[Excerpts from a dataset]

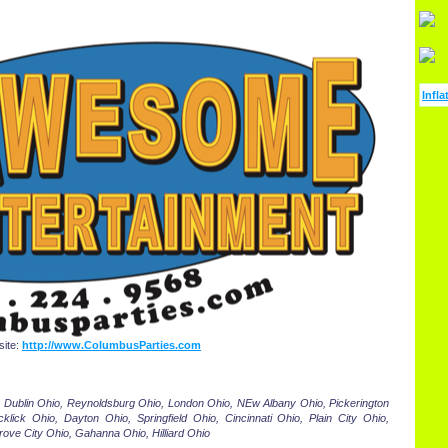
Infla
ite:
http://www.ColumbusParties.com
 Dublin Ohio, Reynoldsburg Ohio, London Ohio, NEw Albany Ohio, Pickerington
klick Ohio, Dayton Ohio, Springfield Ohio, Cincinnati Ohio, Plain City Ohio,
rove City Ohio, Gahanna Ohio, Hilliard Ohio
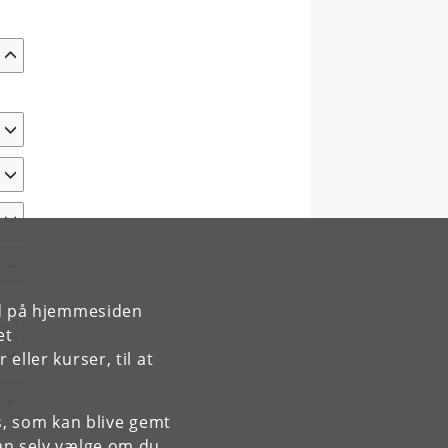
rd på hjemmesiden
et
ller kurser, til at
es, som kan blive gemt
an selv vælge om du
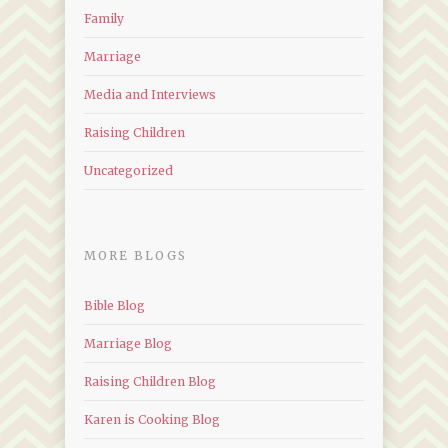
Family
Marriage
Media and Interviews
Raising Children
Uncategorized
MORE BLOGS
Bible Blog
Marriage Blog
Raising Children Blog
Karen is Cooking Blog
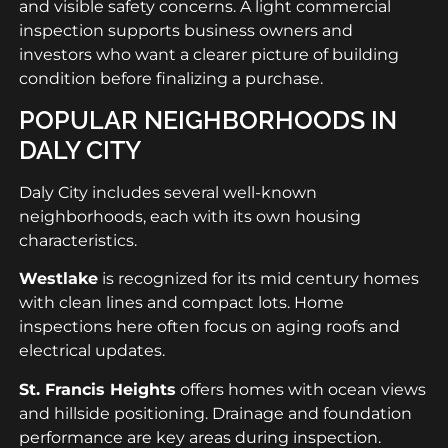
and visible safety concerns. A light commercial
inspection supports business owners and
investors who want a clearer picture of building
condition before finalizing a purchase.
POPULAR NEIGHBORHOODS IN
DALY CITY
Daly City includes several well-known
neighborhoods, each with its own housing
characteristics.
Westlake
is recognized for its mid century homes
with clean lines and compact lots. Home
inspections here often focus on aging roofs and
electrical updates.
St. Francis Heights
offers homes with ocean views
and hillside positioning. Drainage and foundation
performance are key areas during inspection.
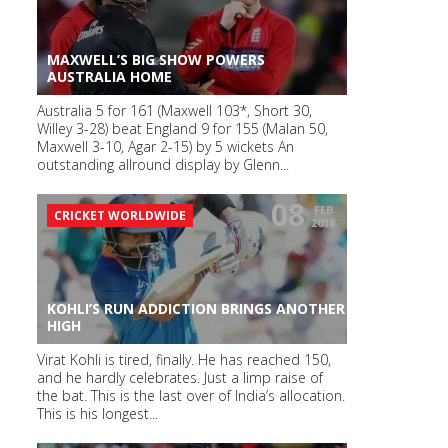
MAXWELL’S BIG SHOW POWERS
AUSTRALIA HOME
Australia 5 for 161 (Maxwell 103*, Short 30,
Willey 3-28) beat England 9 for 155 (Malan 50,
Maxwell 3-10, Agar 2-15) by 5 wickets An
outstanding allround display by Glenn...
08
FEB
CRICKET WORLDWIDE
2018
KOHLI’S RUN ADDICTION BRINGS ANOTHER
HIGH
Virat Kohli is tired, finally. He has reached 150,
and he hardly celebrates. Just a limp raise of
the bat. This is the last over of India’s allocation.
This is his longest...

■ **Problem details**: Each line above should be returned exactly as written, apart from any pictures.

■ **Answer for the task**:
Infla
ite:
http://www.ColumbusParties.com
 Dublin Ohio, Reynoldsburg Ohio, London Ohio, NEw Albany Ohio, Pickerington
klick Ohio, Dayton Ohio, Springfield Ohio, Cincinnati Ohio, Plain City Ohio,
rove City Ohio, Gahanna Ohio, Hilliard Ohio
rd på hjemmesiden
et
ller kurser, til at
es, som kan blive gemt
an selv vælge om du
Family
Marriage
Media and Interviews
Raising Children
Uncategorized
MORE BLOGS
Bible Blog
Marriage Blog
Raising Children Blog
Karen is Cooking Blog
and visible safety concerns. A light commercial
inspection supports business owners and
investors who want a clearer picture of building
condition before finalizing a purchase.
POPULAR NEIGHBORHOODS IN
DALY CITY
Daly City includes several well-known
neighborhoods, each with its own housing
characteristics.
Westlake
is recognized for its mid century homes
with clean lines and compact lots. Home
inspections here often focus on aging roofs and
electrical updates.
St. Francis Heights
offers homes with ocean views
and hillside positioning. Drainage and foundation
performance are key areas during inspection.
MAXWELL’S BIG SHOW POWERS
AUSTRALIA HOME
Australia 5 for 161 (Maxwell 103*, Short 30,
Willey 3-28) beat England 9 for 155 (Malan 50,
Maxwell 3-10, Agar 2-15) by 5 wickets An
outstanding allround display by Glenn...
08
FEB
CRICKET WORLDWIDE
2018
KOHLI’S RUN ADDICTION BRINGS ANOTHER
HIGH
Virat Kohli is tired, finally. He has reached 150,
and he hardly celebrates. Just a limp raise of
the bat. This is the last over of India’s allocation.
This is his longest...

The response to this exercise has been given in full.